Pigs Can't Swim: A Memoir (A Merloyd Lawrence Book)
For Helen, born into a Maine farm family featuring eight children, parents with good intentions but far too much to do, assorted animals raised to be eaten, and gardens to weed and hoe, two things soon become clear: books provide a necessary escape from the rampant chaos, and vegetarianism is a must if one is to avoid eating one's friends. Helen, the youngest, is an animal lover among carnivores, a rule follower who stands guard over her rebellious siblings, and the only reader in the house. Peppe's mordant humor, her irreverence, and her astonishing ear for dialogue make this memoir a joy to read, at once hilarious and wise, cynical and touching, realistic and hope filled.
Description
An outrageous, hilarious, and touching memoir by the youngest of nine children in a hardscrabble, beyond-eccentric Maine family.
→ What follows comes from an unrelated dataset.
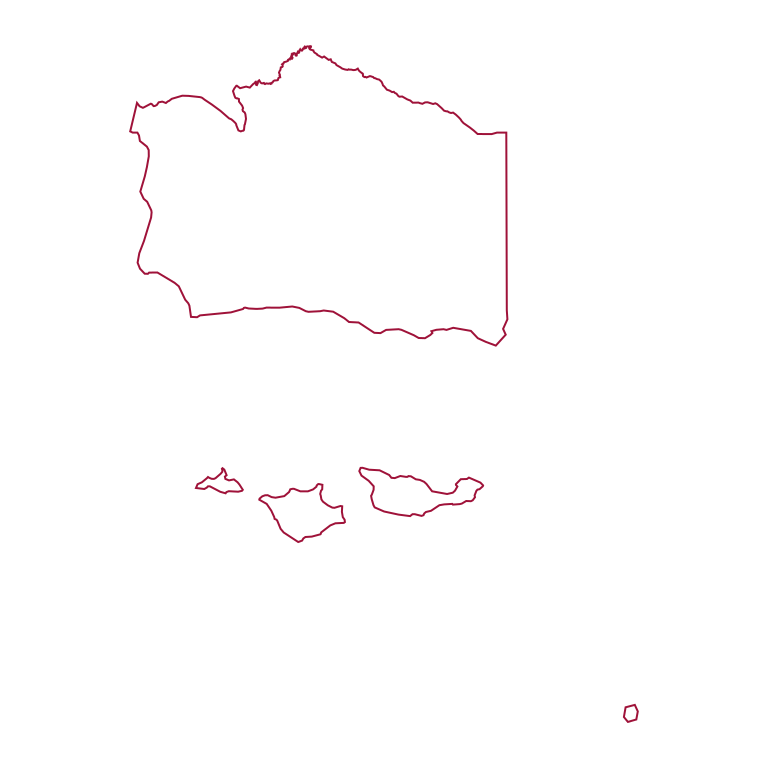 Santa Barbara, California, United States of America
{"feature_id": "52423323B51130837096991", "entity_name": "Santa Barbara", "entity_type": "district", "adm_level": 2, "iso_a3": "USA", "parent_name": "United States of America", "parent_adm1": "California", "projection": "equal_earth", "projection_center": [-120.082, 34.285], "detail": "fine", "context": "isolated", "style": "outline", "palette": "rose", "viewbox_px": 768, "rotation_deg": 0, "n_neighbors": 0, "source": "geoboundaries", "source_scale": "gbopen_adm2", "svg_char_len": 5933}
<svg xmlns="http://www.w3.org/2000/svg" viewBox="0 0 768 768"><path d="M137.0,102.9L130.2,131.4L132.7,132.6L137.4,132.6L139.0,135.5L139.9,141.0L146.9,146.6L148.7,150.1L148.8,156.3L146.9,167.1L144.8,176.4L140.3,191.6L143.7,198.8L147.2,201.8L151.3,210.4L151.6,212.4L151.1,217.5L144.0,240.9L139.3,253.2L137.6,262.7L140.0,268.7L144.7,273.7L147.9,273.8L149.1,272.6L157.4,272.5L174.7,282.9L178.8,286.3L185.2,299.7L188.3,303.3L189.4,305.7L191.0,316.9L197.1,317.2L200.0,315.4L230.9,312.4L243.0,309.0L243.9,307.9L245.1,307.6L248.8,308.5L256.6,308.9L262.6,308.6L266.5,307.6L279.3,307.7L292.3,306.5L299.3,307.9L305.8,311.2L308.5,311.8L320.1,311.2L323.7,310.5L333.2,311.7L344.3,318.2L349.0,322.0L358.6,322.5L374.3,332.8L380.5,333.1L386.1,329.9L398.6,329.2L401.4,329.8L413.8,335.2L418.7,338.0L425.0,338.2L430.3,335.0L432.4,333.0L431.4,331.2L436.4,329.8L443.5,329.2L446.5,329.9L453.2,327.8L470.9,330.9L477.8,338.2L485.9,341.9L495.8,345.6L505.7,334.7L503.1,328.9L507.4,319.3L506.8,310.3L506.3,132.6L497.0,132.6L491.6,134.1L477.6,134.0L473.8,130.6L469.7,127.4L463.5,123.1L461.6,121.0L460.7,119.5L458.9,117.5L455.8,114.6L453.1,112.6L451.0,113.0L449.2,112.4L447.4,111.3L446.2,111.3L444.1,110.7L441.6,108.1L437.1,104.1L435.3,103.3L433.1,104.0L427.7,102.3L425.1,102.4L422.4,103.8L419.7,103.1L418.6,102.6L412.7,102.7L410.4,100.6L407.3,99.4L402.2,96.5L399.4,96.7L398.3,96.0L396.5,93.7L394.8,92.9L393.8,91.8L392.1,92.1L389.6,90.6L386.9,89.7L384.2,86.4L383.0,85.4L382.5,83.8L381.5,81.7L379.2,79.6L377.0,79.1L375.2,78.2L374.2,78.1L373.2,77.1L370.8,76.3L369.9,76.1L366.5,77.5L365.6,76.9L364.5,77.1L363.1,76.2L362.8,74.7L363.0,74.1L362.5,73.4L361.6,72.9L359.5,71.2L358.5,69.9L357.8,68.6L355.8,69.8L354.8,70.0L353.3,70.1L351.2,69.6L349.1,69.6L348.6,69.3L347.6,69.9L345.1,69.5L342.2,68.6L340.4,67.3L336.5,65.1L335.4,63.4L331.8,61.9L330.7,59.3L328.7,59.9L324.1,56.5L322.1,57.6L317.2,54.8L317.0,54.2L314.4,52.5L313.5,51.2L313.4,50.4L310.4,49.6L309.7,49.1L309.3,48.3L310.1,48.0L310.9,47.1L311.0,46.4L310.1,46.1L309.1,46.5L307.4,46.4L306.5,46.7L306.1,47.3L306.1,47.9L305.6,48.1L305.2,47.7L305.2,47.1L304.8,46.6L304.2,47.3L304.3,47.8L304.2,48.6L303.7,48.7L303.1,48.5L302.6,49.1L302.7,49.6L302.2,50.5L301.3,50.6L300.6,49.9L300.2,49.3L299.8,50.0L299.3,50.5L299.1,51.3L299.3,51.7L299.1,52.6L298.5,52.9L298.0,52.6L297.7,52.1L296.8,54.0L296.8,55.0L296.7,55.5L296.1,55.7L295.6,55.3L295.9,54.0L295.5,53.7L295.1,53.8L294.4,53.1L293.9,53.1L293.5,54.0L293.0,54.3L292.2,53.6L291.7,54.1L291.9,55.0L292.3,55.5L292.2,55.7L291.3,56.0L291.1,56.5L291.2,57.0L291.7,57.3L292.0,57.2L292.5,57.6L292.4,58.2L292.0,58.8L291.2,58.7L290.1,58.3L289.8,58.9L289.9,59.2L289.8,59.5L288.8,59.3L288.0,59.9L288.1,60.5L287.9,60.9L286.0,61.7L284.2,62.1L283.3,63.8L282.7,64.1L282.5,63.9L282.1,64.3L282.5,64.6L282.7,66.3L282.3,66.9L280.8,67.4L280.4,69.9L279.6,71.1L279.0,72.6L279.5,74.0L279.8,74.5L279.9,74.9L279.7,75.1L279.5,75.5L279.7,75.9L280.0,76.2L280.2,77.3L279.3,77.5L278.4,78.1L277.8,80.1L277.1,80.3L274.4,80.5L273.3,81.2L272.6,82.4L271.3,82.9L271.3,83.3L271.4,83.6L270.6,84.0L269.6,83.4L268.4,83.7L266.3,83.4L265.0,84.1L264.5,83.9L264.5,83.5L263.9,82.9L262.2,83.4L261.4,83.2L260.5,82.5L259.2,80.3L258.4,80.9L258.0,81.7L257.8,83.2L256.9,85.1L256.2,84.9L255.9,84.0L255.8,82.6L256.0,82.1L255.9,81.7L255.6,81.7L255.2,82.2L254.8,82.9L253.1,84.1L249.8,87.6L246.1,86.6L240.1,88.2L236.8,85.7L236.3,85.8L234.3,88.5L233.0,91.1L234.5,95.8L235.3,97.7L236.5,98.4L237.2,98.3L238.9,99.0L239.0,101.6L242.1,105.6L243.1,108.1L242.5,109.6L242.9,111.1L244.7,112.5L245.4,114.2L246.0,118.9L244.9,124.4L244.5,125.0L244.0,129.9L243.4,130.7L242.7,130.7L240.8,131.4L238.4,130.4L236.3,125.2L236.2,124.2L235.3,122.9L233.1,120.8L231.3,119.3L229.1,118.4L220.5,110.9L211.8,104.5L204.6,99.7L202.4,98.0L201.5,97.5L199.9,97.1L188.5,95.9L182.3,95.7L171.8,98.8L169.2,100.8L167.7,101.5L165.9,103.0L162.5,101.7L161.9,101.7L158.7,102.3L156.8,105.0L154.8,106.0L153.6,106.1L151.7,104.0L150.8,103.7L144.4,107.1L142.9,107.8L139.6,106.3L137.0,102.9ZM360.6,467.9L359.3,471.1L361.5,475.6L368.7,480.8L373.7,486.3L373.6,489.8L371.8,494.7L371.1,495.8L371.7,499.1L373.5,505.2L374.7,507.4L384.1,511.5L398.5,514.6L410.1,516.1L412.5,514.2L414.8,514.2L421.5,515.9L423.5,515.2L424.2,513.5L425.9,512.0L431.0,510.8L439.4,505.2L444.1,504.4L452.3,503.9L452.9,504.6L459.7,504.1L461.8,503.6L466.2,501.0L470.9,501.2L472.7,500.3L475.0,497.2L474.6,495.4L476.4,490.8L477.5,489.6L479.5,489.2L482.8,486.3L483.1,485.4L480.4,482.6L468.9,477.6L466.9,479.0L460.8,479.2L455.9,484.2L456.0,485.0L457.4,486.5L455.0,490.7L452.8,492.7L447.1,494.0L432.1,491.3L426.5,484.0L424.1,481.8L419.8,479.9L415.8,479.3L410.9,476.3L408.4,476.1L407.6,476.8L406.2,476.9L400.3,476.0L394.8,478.1L391.4,477.8L389.2,475.0L379.6,470.3L369.2,469.7L362.5,467.8L360.6,467.9ZM259.6,498.6L259.3,499.7L266.7,503.9L271.3,510.7L274.2,517.0L274.6,518.9L276.5,519.7L277.3,520.8L280.6,528.8L283.7,532.5L298.2,542.0L302.1,540.6L303.3,538.5L305.4,537.0L311.8,536.6L320.4,534.3L320.8,533.8L320.9,533.1L321.3,532.3L330.3,525.4L335.4,523.3L343.8,522.9L344.9,522.1L344.6,519.7L342.8,517.1L341.9,511.8L342.2,506.3L340.5,506.0L334.5,507.8L332.3,507.6L327.8,505.3L323.0,501.7L321.4,499.4L320.7,495.4L320.2,494.0L321.0,490.8L322.2,489.3L322.4,484.8L318.8,484.0L318.0,484.2L316.7,485.5L316.4,486.7L313.1,489.4L308.0,491.3L300.3,491.3L293.9,488.8L292.5,488.8L290.3,489.3L289.1,492.0L284.3,496.1L275.5,497.7L271.6,497.1L267.7,495.2L265.0,495.3L262.3,496.3L259.6,498.6ZM197.6,484.2L196.0,488.0L204.3,489.0L206.8,487.6L208.0,486.3L209.8,486.3L220.3,491.8L225.6,493.3L226.4,492.1L228.8,491.2L238.2,491.7L242.0,490.8L242.8,489.8L239.4,484.5L237.6,482.3L233.9,479.4L229.0,480.4L225.4,478.9L224.9,476.6L226.6,475.2L224.3,469.6L222.5,468.2L221.9,468.8L222.4,470.4L222.3,471.8L220.6,473.8L215.5,478.2L213.9,478.9L211.6,478.8L209.2,477.8L208.0,477.0L206.9,478.2L201.9,482.3L197.6,484.2ZM625.6,707.3L623.9,717.0L627.9,721.9L636.3,719.5L637.8,711.4L634.8,704.9L625.6,707.3Z" fill="none" stroke="#9f1239" stroke-width="2"/></svg>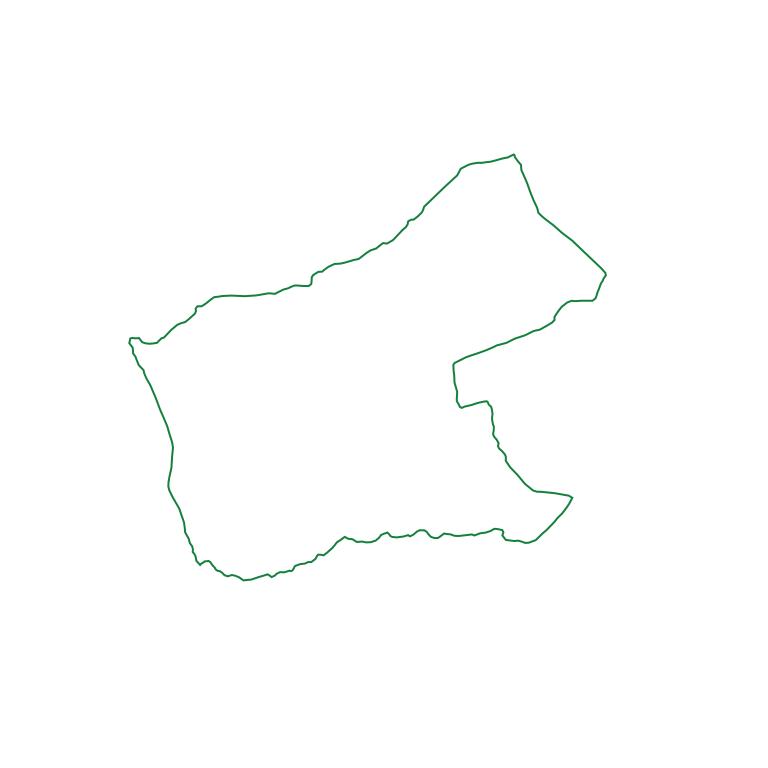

With everything happening on Helen Peppe's backwoods Maine farm, life was wild -- and not just for the animals. Sibling rivalry, rock-bottom poverty, feral male chauvinism, sex in the hayloft: everything seemed--and was -- out of control. In telling her wayward family tale, Peppe manages deadpan humor, an unerring eye for the absurd, and poignant compassion for her utterly overwhelmed parents. While her feisty resilience and candor will inevitably remind readers of Jeannette Walls or Mary Karr, Peppe's wry insight and moments of tenderness with family and animals are entirely her own. As Richard Hoffman, the author of Half the House: A Memoir puts it: "Pigs Can't Swim -- is an unruly, joyous troublemaker of a book."